Our microbiome, made up of trillions of micro-organisms, plays a crucial role in maintaining our overall health. Studies have found that there are microbial changes in people with lupus and lupus nephritis, but it is not known whether changes in the microbiome influence or cause lupus. In a mouse model with lupus nephritis, Dr. Lambrecht has seen that lupus disease severity may change based on the animals’ microbiome. Using this grant from LRA, Dr. Lambrecht and his team will study how the microbiome influences B cells, which are immune cells that normally produce antibodies to protect against infection. In lupus patients, B cells produce the autoantibodies that attack the organs and cause complications such as lupus nephritis. Through experiments with individual types of bacteria (monocolonization), the research team will look at how individual bacterial strains may affect lupus. Additionally, Dr. Lambrecht’s team will collect blood and microbiome samples from lupus nephritis patients to study how the microbiome affects B cells, autoantibody production and dysregulated IgA responses in humans.

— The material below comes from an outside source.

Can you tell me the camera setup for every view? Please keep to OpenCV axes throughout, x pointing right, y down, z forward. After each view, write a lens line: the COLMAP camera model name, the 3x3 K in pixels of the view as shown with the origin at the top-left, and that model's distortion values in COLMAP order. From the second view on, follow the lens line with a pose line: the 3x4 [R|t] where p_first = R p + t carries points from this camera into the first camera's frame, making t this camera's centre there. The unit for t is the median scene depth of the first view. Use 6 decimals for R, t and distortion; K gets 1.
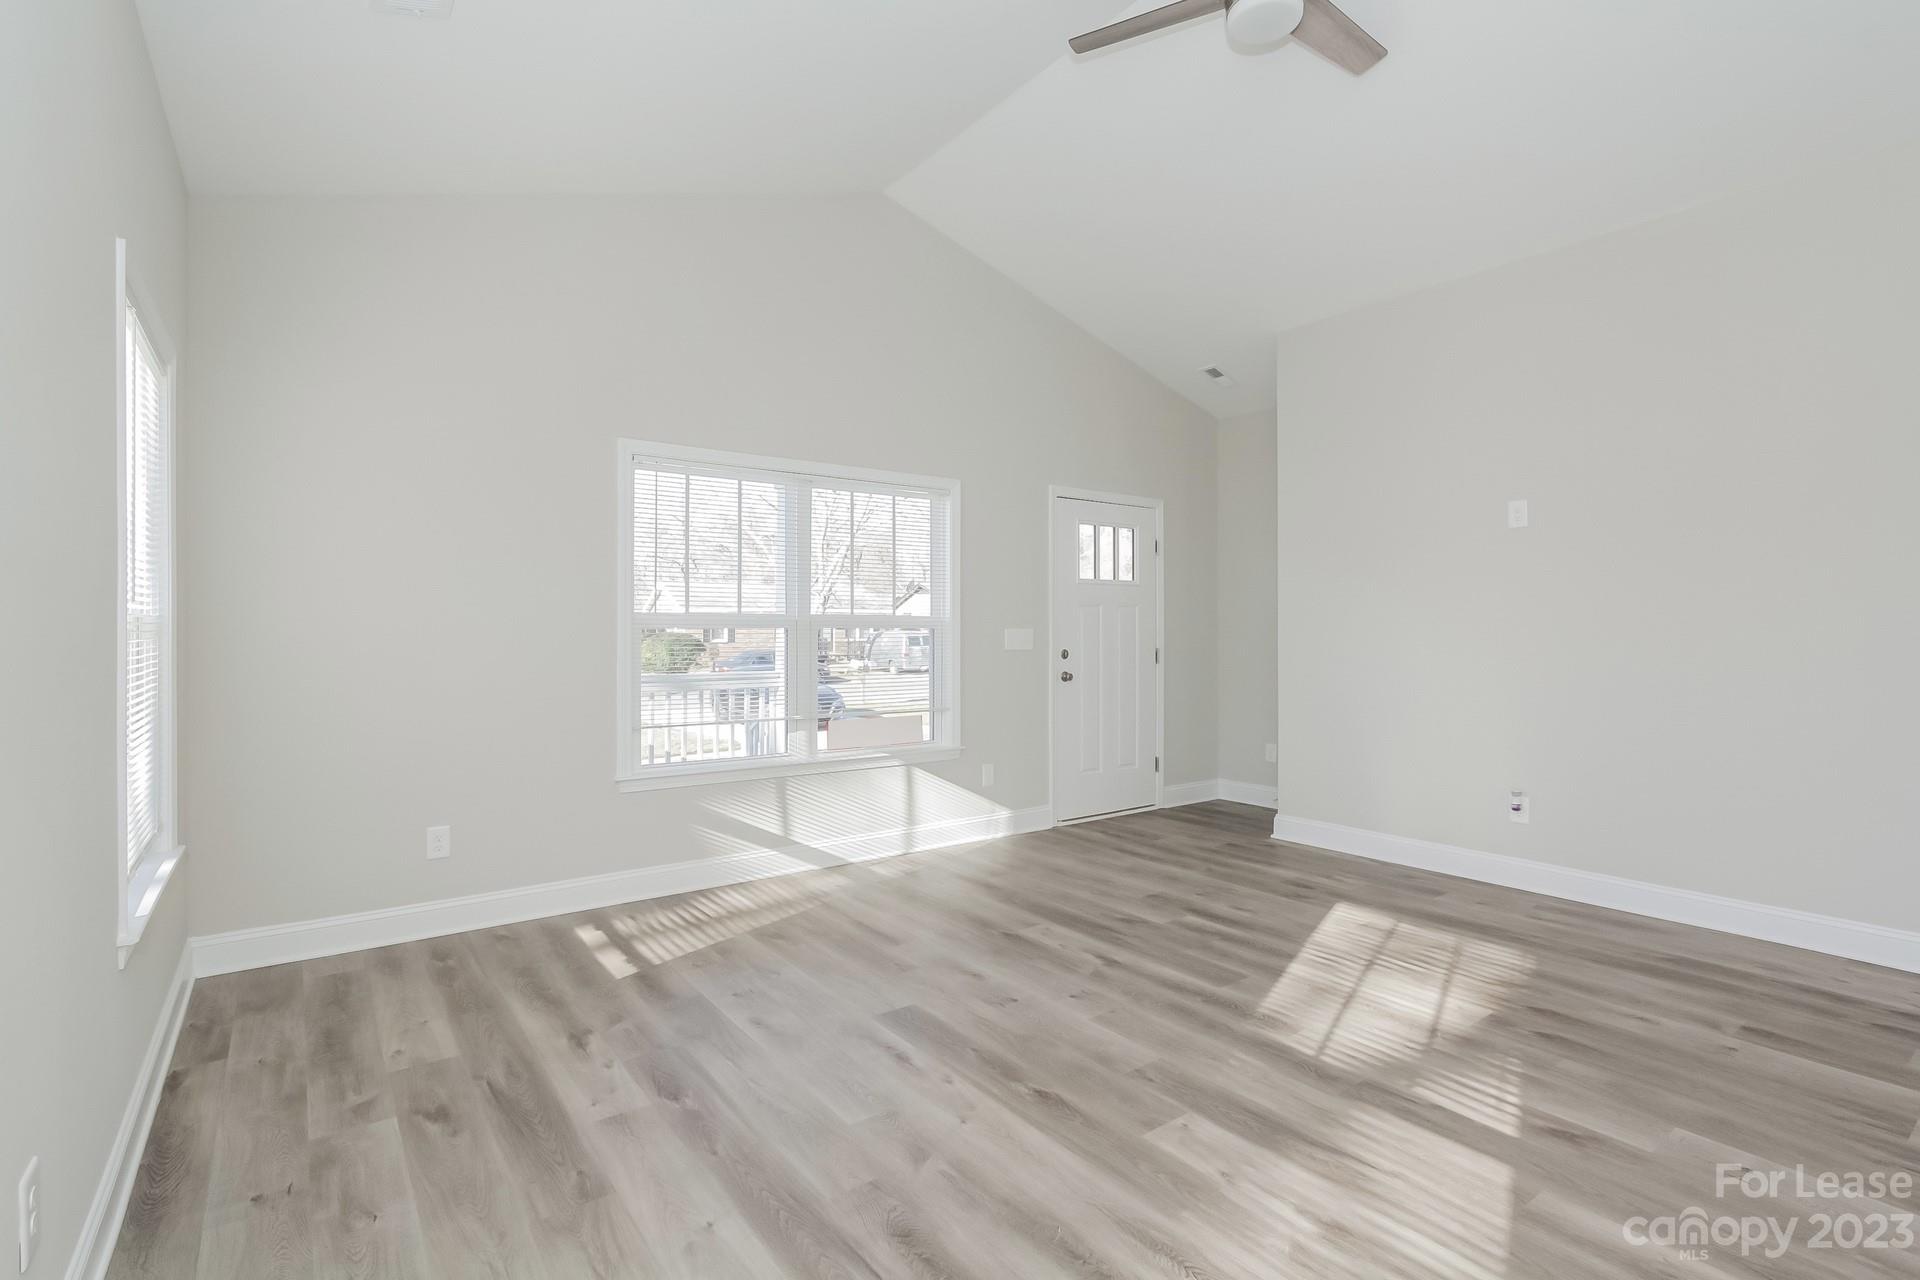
lens RADIAL K [[891.7, 0, 960.0], [0, 891.7, 640.0], [0, 0, 1]] dist [-0.001198, -0.000235]
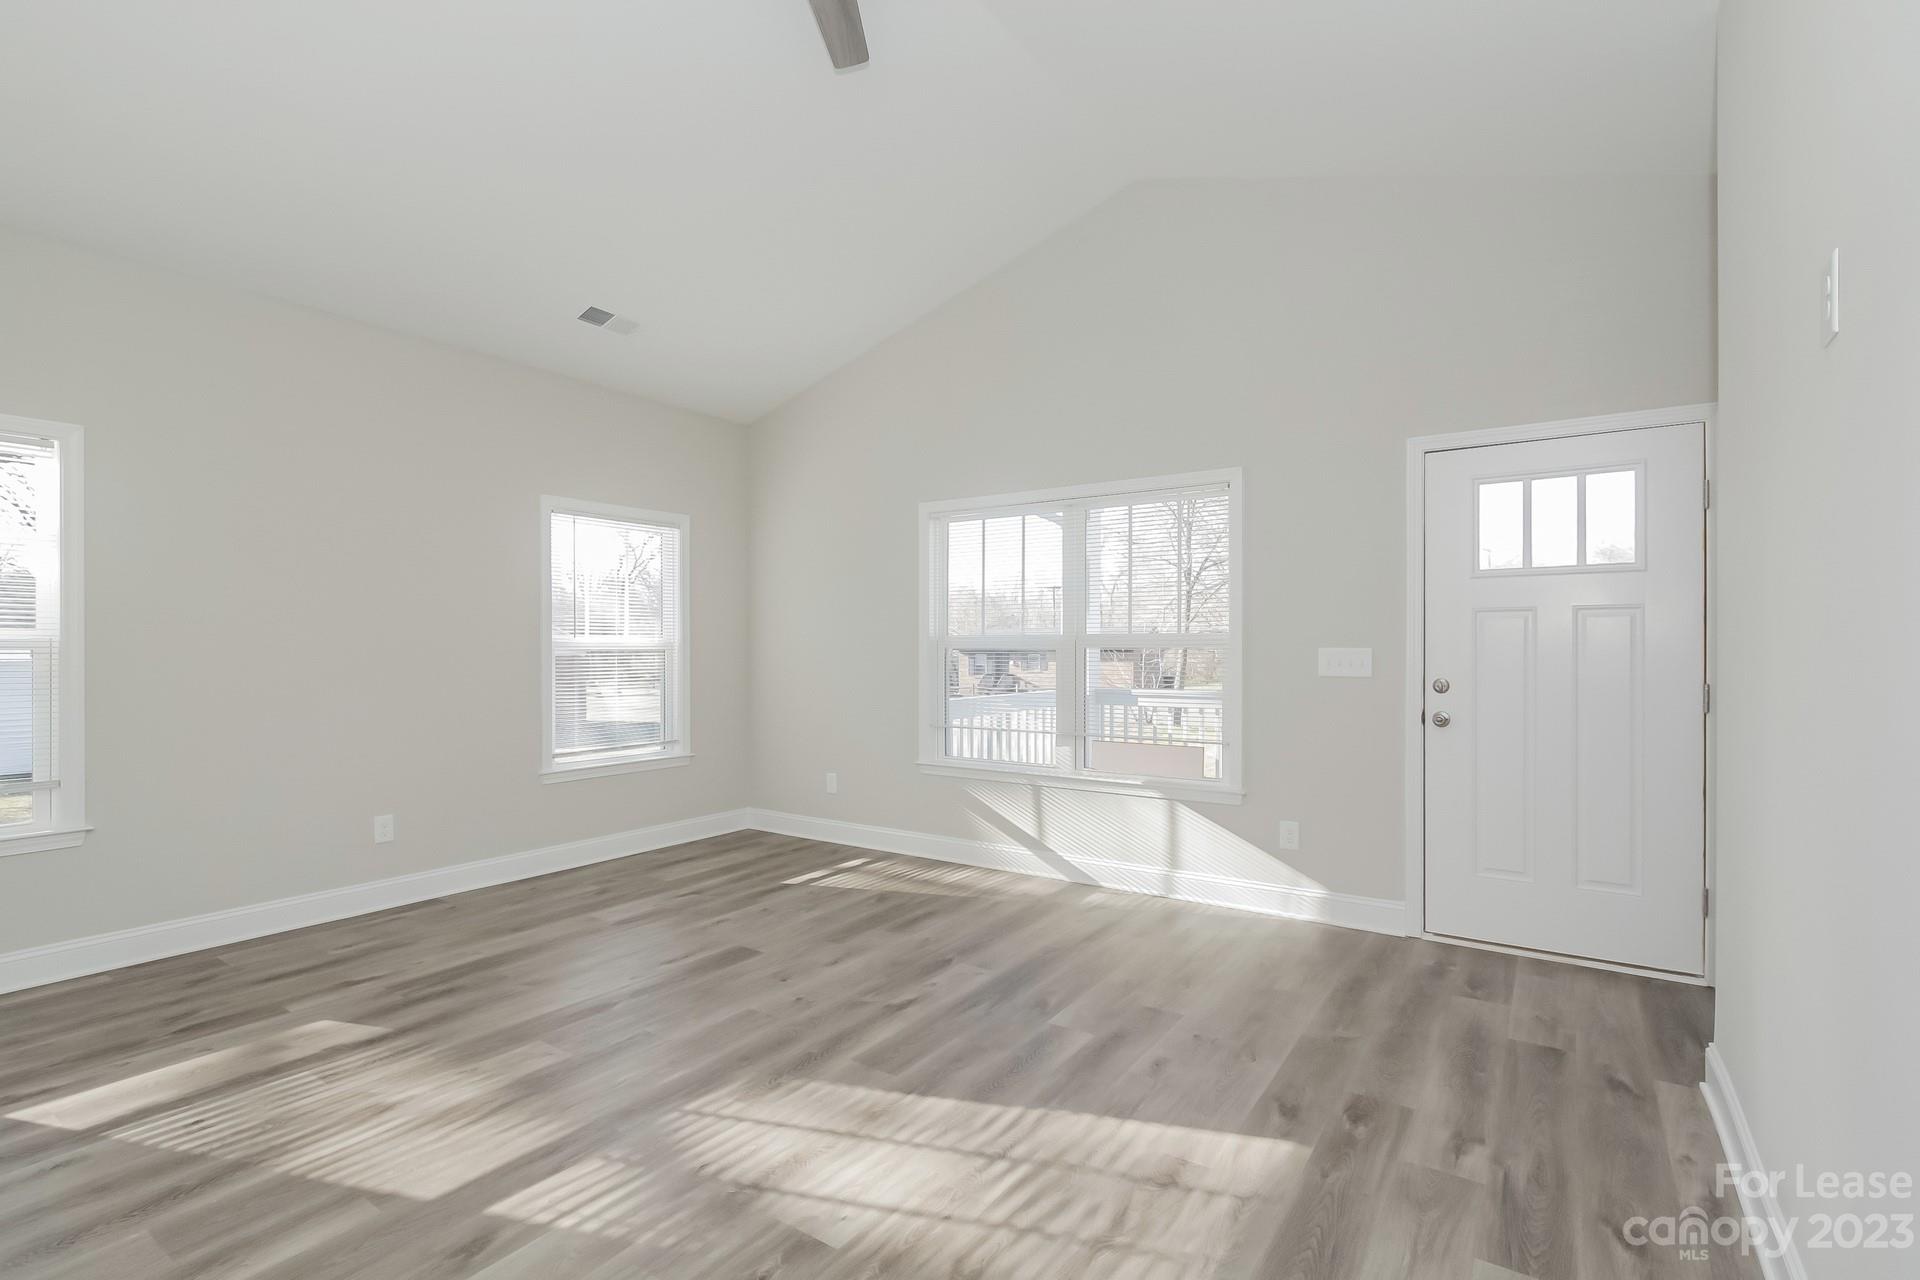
lens RADIAL K [[882.9, 0, 953.9], [0, 882.9, 654.3], [0, 0, 1]] dist [-0.000889, 0.000323]
pose [[0.328336, 0.006593, -0.944538, 0.970249], [-0.009387, 0.999949, 0.003716, -0.009794], [0.944514, 0.007646, 0.328381, 0.687972]]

What this study means for people with lupus

Understanding how changes in the microbiome affect B cells and/or promote autoimmune diseases like lupus will help us develop more effective preventive approaches for individuals at increased risk of developing lupus, as well as better therapies for lupus patients.

Systemic lupus erythematosus (SLE) is an autoimmune disease affecting 0.2% of the population. Despite substantial disease heterogeneity, lupus nephritis is a universal and major concern in patients with SLE, often leading to impaired kidney function or end-stage renal disease even with aggressive treatment. Because of unknown drivers of disease, current treatments for lupus nephritis fail to target the underlying pathophysiology and new approaches are urgently needed. We hypothesize that the microbiome is an important driver of disease that could be modified. Literature reports microbial alterations to be associated with SLE and lupus nephritis, but is unknown whether this association is causal. Our preliminary data suggest that the disease manifestations of A20DC-KO mice, which spontaneously develop an autoimmune disease resembling SLE including lupus nephritis, due to a mutation in the lupus associated gene Tnfaip3, depend on the microbiology status of the mouse colony. First, we will investigate the lupus phenotype of A20DC-KO mice in specific-pathogen free and germ-free conditions. Using phage immunoprecipitation and single cell RNA sequencing, we will investigate how the microbiome shapes the auto-antibody repertoire. Secondly, we will recolonize A20DC-KO mice with distinct microbiomes, assess key lupus features and perform 16S rRNA sequencing. Thirdly, we will perform monocolonization experiments to investigate the disease-modifying role of unique bacterial strains and confirm our key mechanistical findings in an alternative B6.Sle1.Sle2.Sle3 mouse lupus model. Finally, we will translate the implications of dysregulated IgA responses in human lupus nephritis patients. If the microbiome indeed has a disease-modifying effect on SLE, modulation of the microbial composition may offer a promising new preventive and therapeutic opportunity.